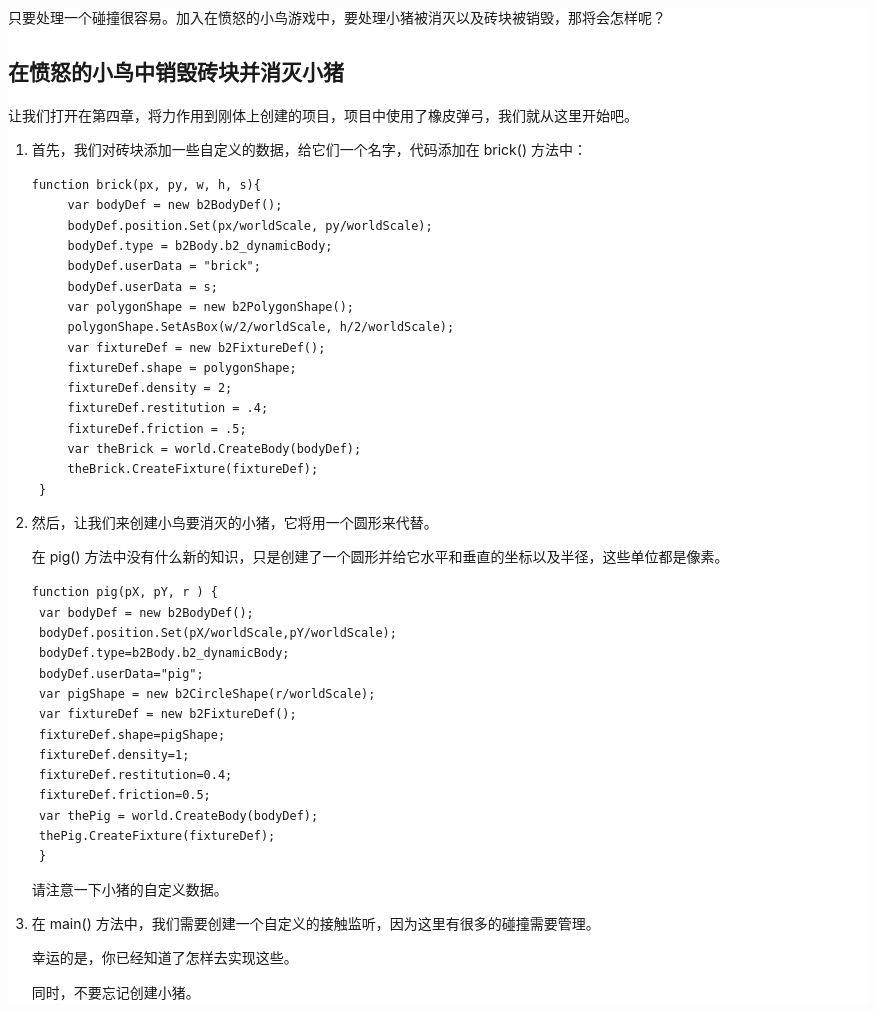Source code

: 

只要处理一个碰撞很容易。加入在愤怒的小鸟游戏中，要处理小猪被消灭以及砖块被销毁，那将会怎样呢？

## 在愤怒的小鸟中销毁砖块并消灭小猪

让我们打开在第四章，将力作用到刚体上创建的项目，项目中使用了橡皮弹弓，我们就从这里开始吧。

1. 首先，我们对砖块添加一些自定义的数据，给它们一个名字，代码添加在 brick() 方法中：
   
   ```
   function brick(px, py, w, h, s){
        var bodyDef = new b2BodyDef();
        bodyDef.position.Set(px/worldScale, py/worldScale);
        bodyDef.type = b2Body.b2_dynamicBody;
        bodyDef.userData = "brick";
        bodyDef.userData = s;
        var polygonShape = new b2PolygonShape();
        polygonShape.SetAsBox(w/2/worldScale, h/2/worldScale);
        var fixtureDef = new b2FixtureDef();
        fixtureDef.shape = polygonShape;
        fixtureDef.density = 2;
        fixtureDef.restitution = .4;
        fixtureDef.friction = .5;
        var theBrick = world.CreateBody(bodyDef);
        theBrick.CreateFixture(fixtureDef);
    }
   ```

2. 然后，让我们来创建小鸟要消灭的小猪，它将用一个圆形来代替。
   
   在 pig() 方法中没有什么新的知识，只是创建了一个圆形并给它水平和垂直的坐标以及半径，这些单位都是像素。

   ```
   function pig(pX, pY, r ) {
    var bodyDef = new b2BodyDef();
    bodyDef.position.Set(pX/worldScale,pY/worldScale);
    bodyDef.type=b2Body.b2_dynamicBody;
    bodyDef.userData="pig"; 
    var pigShape = new b2CircleShape(r/worldScale);
    var fixtureDef = new b2FixtureDef();
    fixtureDef.shape=pigShape;
    fixtureDef.density=1;
    fixtureDef.restitution=0.4;
    fixtureDef.friction=0.5;
    var thePig = world.CreateBody(bodyDef);
    thePig.CreateFixture(fixtureDef);
    }
   ```

   请注意一下小猪的自定义数据。

3. 在 main() 方法中，我们需要创建一个自定义的接触监听，因为这里有很多的碰撞需要管理。
   
   幸运的是，你已经知道了怎样去实现这些。
   
   同时，不要忘记创建小猪。
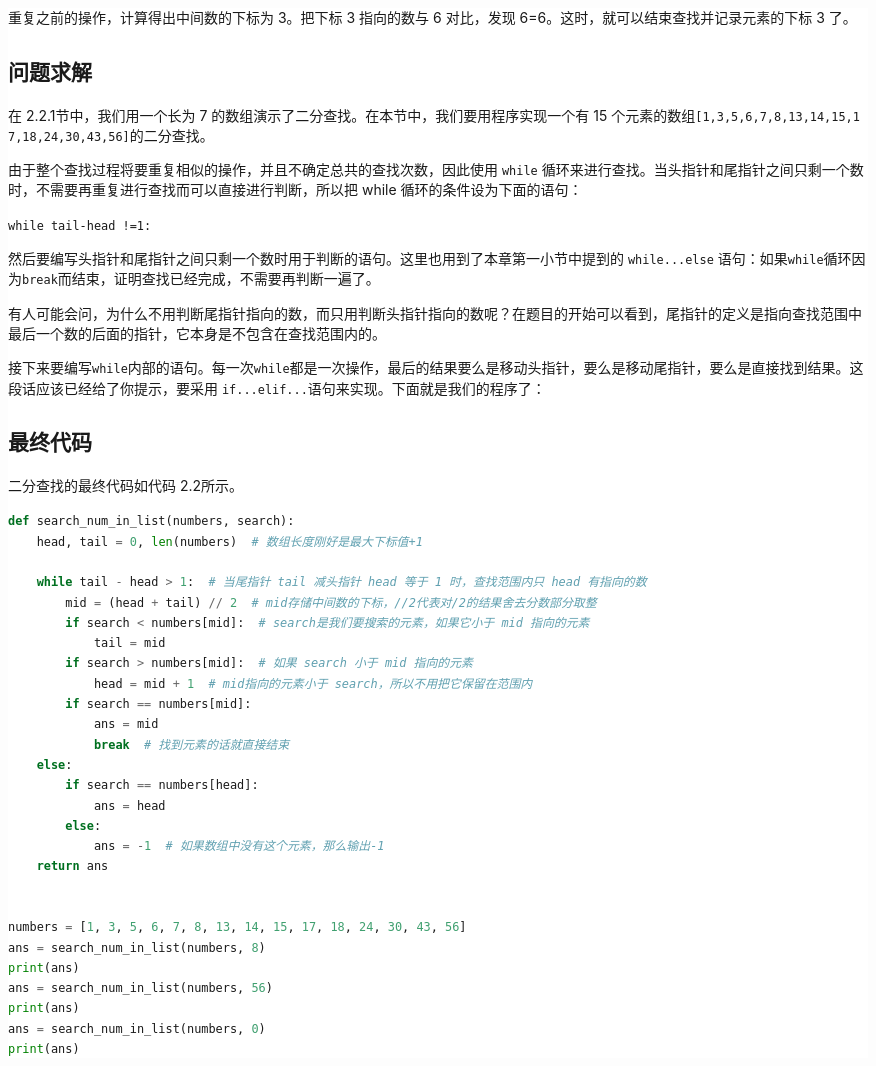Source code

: 重复之前的操作，计算得出中间数的下标为 3。把下标 3 指向的数与 6 对比，发现 6=6。这时，就可以结束查找并记录元素的下标 3 了。

## 问题求解

在 2.2.1节中，我们用一个长为 7 的数组演示了二分查找。在本节中，我们要用程序实现一个有 15 个元素的数组`[1,3,5,6,7,8,13,14,15,17,18,24,30,43,56]`的二分查找。

由于整个查找过程将要重复相似的操作，并且不确定总共的查找次数，因此使用 `while` 循环来进行查找。当头指针和尾指针之间只剩一个数时，不需要再重复进行查找而可以直接进行判断，所以把 while 循环的条件设为下面的语句：

```
while tail-head !=1:
```


然后要编写头指针和尾指针之间只剩一个数时用于判断的语句。这里也用到了本章第一小节中提到的 `while...else` 语句：如果`while`循环因为`break`而结束，证明查找已经完成，不需要再判断一遍了。

有人可能会问，为什么不用判断尾指针指向的数，而只用判断头指针指向的数呢？在题目的开始可以看到，尾指针的定义是指向查找范围中最后一个数的后面的指针，它本身是不包含在查找范围内的。

接下来要编写`while`内部的语句。每一次`while`都是一次操作，最后的结果要么是移动头指针，要么是移动尾指针，要么是直接找到结果。这段话应该已经给了你提示，要采用 `if...elif...`语句来实现。下面就是我们的程序了：



## 最终代码

二分查找的最终代码如代码 2.2所示。

```py
def search_num_in_list(numbers, search):
    head, tail = 0, len(numbers)  # 数组长度刚好是最大下标值+1

    while tail - head > 1:  # 当尾指针 tail 减头指针 head 等于 1 时，查找范围内只 head 有指向的数
        mid = (head + tail) // 2  # mid存储中间数的下标，//2代表对/2的结果舍去分数部分取整
        if search < numbers[mid]:  # search是我们要搜索的元素，如果它小于 mid 指向的元素
            tail = mid
        if search > numbers[mid]:  # 如果 search 小于 mid 指向的元素
            head = mid + 1  # mid指向的元素小于 search，所以不用把它保留在范围内
        if search == numbers[mid]:
            ans = mid
            break  # 找到元素的话就直接结束
    else:
        if search == numbers[head]:
            ans = head
        else:
            ans = -1  # 如果数组中没有这个元素，那么输出-1
    return ans


numbers = [1, 3, 5, 6, 7, 8, 13, 14, 15, 17, 18, 24, 30, 43, 56]
ans = search_num_in_list(numbers, 8)
print(ans)
ans = search_num_in_list(numbers, 56)
print(ans)
ans = search_num_in_list(numbers, 0)
print(ans)
```
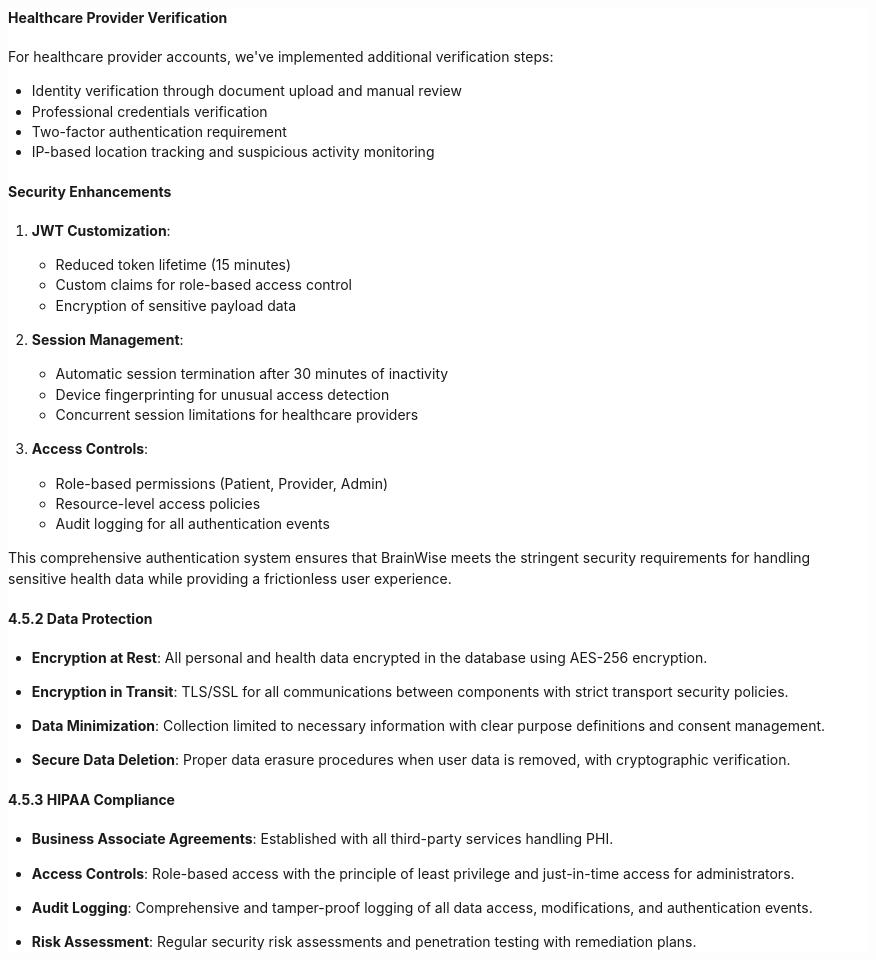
 ```typescript
```

#### Healthcare Provider Verification

For healthcare provider accounts, we've implemented additional verification steps:
- Identity verification through document upload and manual review
- Professional credentials verification
- Two-factor authentication requirement
- IP-based location tracking and suspicious activity monitoring

#### Security Enhancements

1. **JWT Customization**:
   - Reduced token lifetime (15 minutes)
   - Custom claims for role-based access control
   - Encryption of sensitive payload data

2. **Session Management**:
   - Automatic session termination after 30 minutes of inactivity
   - Device fingerprinting for unusual access detection
   - Concurrent session limitations for healthcare providers

3. **Access Controls**:
   - Role-based permissions (Patient, Provider, Admin)
   - Resource-level access policies
   - Audit logging for all authentication events

This comprehensive authentication system ensures that BrainWise meets the stringent security requirements for handling sensitive health data while providing a frictionless user experience.

#### 4.5.2 Data Protection

- **Encryption at Rest**: All personal and health data encrypted in the database using AES-256 encryption.

- **Encryption in Transit**: TLS/SSL for all communications between components with strict transport security policies.

- **Data Minimization**: Collection limited to necessary information with clear purpose definitions and consent management.

- **Secure Data Deletion**: Proper data erasure procedures when user data is removed, with cryptographic verification.

#### 4.5.3 HIPAA Compliance

- **Business Associate Agreements**: Established with all third-party services handling PHI.

- **Access Controls**: Role-based access with the principle of least privilege and just-in-time access for administrators.

- **Audit Logging**: Comprehensive and tamper-proof logging of all data access, modifications, and authentication events.

- **Risk Assessment**: Regular security risk assessments and penetration testing with remediation plans.
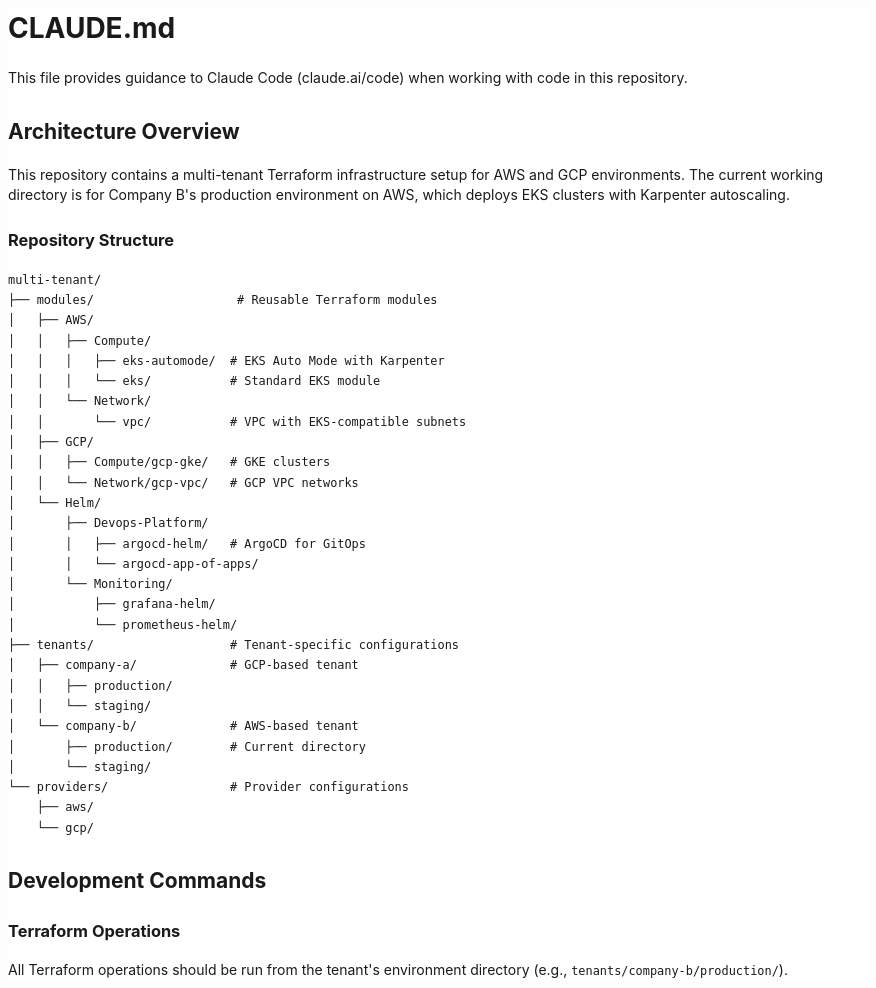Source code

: # CLAUDE.md

This file provides guidance to Claude Code (claude.ai/code) when working with code in this repository.

## Architecture Overview

This repository contains a multi-tenant Terraform infrastructure setup for AWS and GCP environments. The current working directory is for Company B's production environment on AWS, which deploys EKS clusters with Karpenter autoscaling.

### Repository Structure

```
multi-tenant/
├── modules/                    # Reusable Terraform modules
│   ├── AWS/
│   │   ├── Compute/
│   │   │   ├── eks-automode/  # EKS Auto Mode with Karpenter
│   │   │   └── eks/           # Standard EKS module
│   │   └── Network/
│   │       └── vpc/           # VPC with EKS-compatible subnets
│   ├── GCP/
│   │   ├── Compute/gcp-gke/   # GKE clusters
│   │   └── Network/gcp-vpc/   # GCP VPC networks
│   └── Helm/
│       ├── Devops-Platform/
│       │   ├── argocd-helm/   # ArgoCD for GitOps
│       │   └── argocd-app-of-apps/
│       └── Monitoring/
│           ├── grafana-helm/
│           └── prometheus-helm/
├── tenants/                   # Tenant-specific configurations
│   ├── company-a/             # GCP-based tenant
│   │   ├── production/
│   │   └── staging/
│   └── company-b/             # AWS-based tenant
│       ├── production/        # Current directory
│       └── staging/
└── providers/                 # Provider configurations
    ├── aws/
    └── gcp/
```

## Development Commands

### Terraform Operations

All Terraform operations should be run from the tenant's environment directory (e.g., `tenants/company-b/production/`).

▸ **TO DO**: Your task for the entries above: copy exactly the span starting with the line with "- Role-based permissions" and going on through the line with "#### 4.5.2 Data Protection", both lines included, and nothing else.

▸ **WRITTEN REPLY**:
   - Role-based permissions (Patient, Provider, Admin)
   - Resource-level access policies
   - Audit logging for all authentication events

This comprehensive authentication system ensures that BrainWise meets the stringent security requirements for handling sensitive health data while providing a frictionless user experience.

#### 4.5.2 Data Protection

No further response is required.